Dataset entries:
⟨

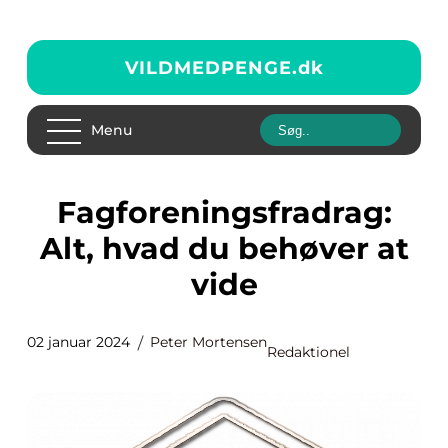
VILDMEDPENGE.
dk
Menu
Fagforeningsfradrag:
Alt, hvad du behøver at
vide
02 januar 2024
Peter Mortensen
Redaktionel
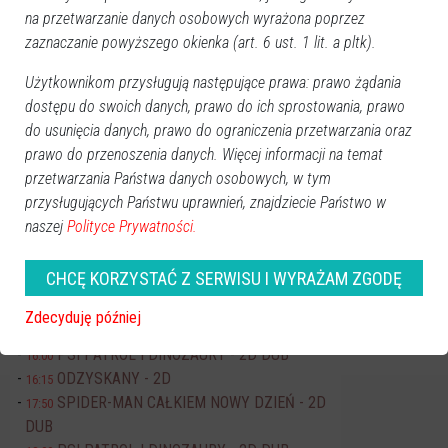
na przetwarzanie danych osobowych wyrażona poprzez
Pn
Wt
Śr
Cz
Pt
So
Nd
zaznaczanie powyższego okienka (art. 6 ust. 1 lit. a pltk).
27
28
29
30
31
1
2
Użytkownikom przysługują następujące prawa: prawo żądania
3
4
5
6
7
8
9
dostępu do swoich danych, prawo do ich sprostowania, prawo
10
11
12
13
14
15
16
do usunięcia danych, prawo do ograniczenia przetwarzania oraz
17
18
19
20
21
22
23
prawo do przenoszenia danych. Więcej informacji na temat
24
25
26
27
28
29
30
przetwarzania Państwa danych osobowych, w tym
przysługujących Państwu uprawnień, znajdziecie Państwo w
31
1
2
3
4
5
6
naszej
Polityce Prywatności.
Dzisiaj:
CHCĘ KORZYSTAĆ Z SERWISU I WYRAŻAM ZGODĘ
Wydarzenia
Dionizje 2026
17:30
Zdecyduję później
Kino JANTAR
PSI PATROL I DINOZAURY - 2D DUB
16:00
ODZYSKANY - 2D
16:15
SPIDER-MAN CAŁKIEM NOWY DZIEŃ - 2D
17:50
DUB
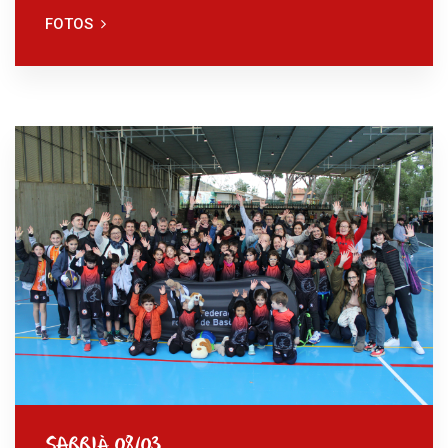
FOTOS
SARRIÀ 08/03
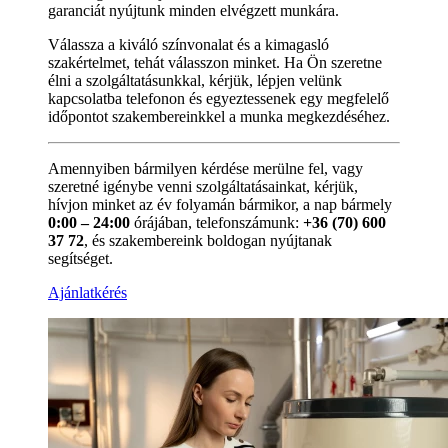
garanciát nyújtunk minden elvégzett munkára.
Válassza a kiváló színvonalat és a kimagasló
szakértelmet, tehát válasszon minket. Ha Ön szeretne
élni a szolgáltatásunkkal, kérjük, lépjen velünk
kapcsolatba telefonon és egyeztessenek egy megfelelő
időpontot szakembereinkkel a munka megkezdéséhez.
Amennyiben bármilyen kérdése merülne fel, vagy
szeretné igénybe venni szolgáltatásainkat, kérjük,
hívjon minket az év folyamán bármikor, a nap bármely
0:00 – 24:00
órájában, telefonszámunk:
+36 (70) 600
37 72
, és szakembereink boldogan nyújtanak
segítséget.
Ajánlatkérés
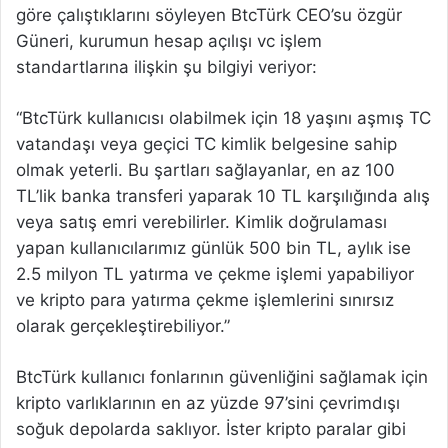
göre çalıştıklarını söyleyen BtcTürk CEO’su özgür
Güneri, kurumun hesap açılışı vc işlem
standartlarına ilişkin şu bilgiyi veriyor:
“BtcTürk kullanıcısı olabilmek için 18 yaşını aşmış TC
vatandaşı veya geçici TC kimlik belgesine sahip
olmak yeterli. Bu şartları sağlayanlar, en az 100
TL’lik banka transferi yaparak 10 TL karşılığında alış
veya satış emri verebilirler. Kimlik doğrulaması
yapan kullanıcılarımız günlük 500 bin TL, aylık ise
2.5 milyon TL yatırma ve çekme işlemi yapabiliyor
ve kripto para yatırma çekme işlemlerini sınırsız
olarak gerçekleştirebiliyor.”
BtcTürk kullanıcı fonlarının güvenliğini sağlamak için
kripto varlıklarının en az yüzde 97’sini çevrimdışı
soğuk depolarda saklıyor. İster kripto paralar gibi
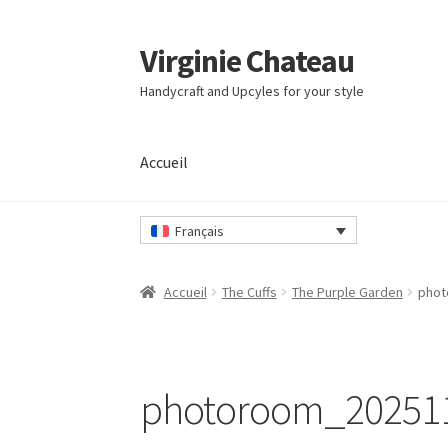
Virginie Chateau
Passer
Passer
à
au
Handycraft and Upcyles for your style
la
contenu
navigation
Accueil
Accueil
Français
Accueil
The Cuffs
The Purple Garden
phot
photoroom_20251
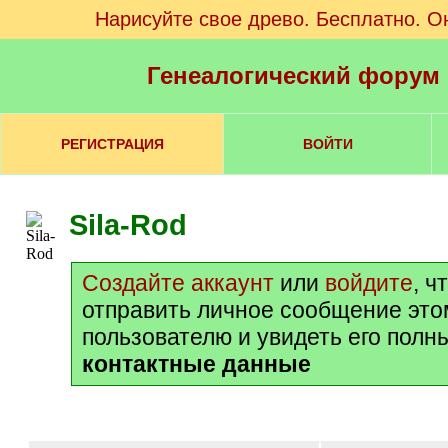
Нарисуйте свое древо. Бесплатно. О
Генеалогический форум
РЕГИСТРАЦИЯ
ВОЙТИ
Sila-Rod
Создайте аккаунт
или
войдите
, ч
отправить личное сообщение это
пользователю и увидеть его полн
контактные данные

⟩

> YOUR ASSIGNMENT
Reproduce everything from the start of the lines down to the line containing "Redaktionel", with "Menu" swapped for "Navigation" and nothing else changed. Leave the pictures out.

> ANSWER FOR THE TASK
VILDMEDPENGE.
dk
Navigation
Fagforeningsfradrag:
Alt, hvad du behøver at
vide
02 januar 2024
Peter Mortensen
Redaktionel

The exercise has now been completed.